═════ Entries shown

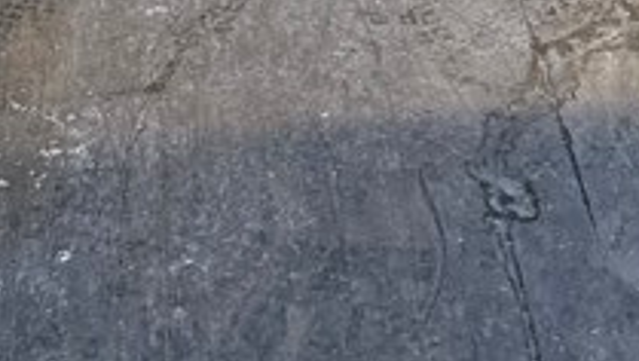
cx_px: 238
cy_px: -1046
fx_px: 2171
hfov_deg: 16.7
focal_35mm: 128
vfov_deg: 7.2
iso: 320
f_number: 1.78
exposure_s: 1/60
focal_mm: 6.76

══════════

With images excluded, write the records above out again exactly.

** Task output **
cx_px: 238
cy_px: -1046
fx_px: 2171
hfov_deg: 16.7
focal_35mm: 128
vfov_deg: 7.2
iso: 320
f_number: 1.78
exposure_s: 1/60
focal_mm: 6.76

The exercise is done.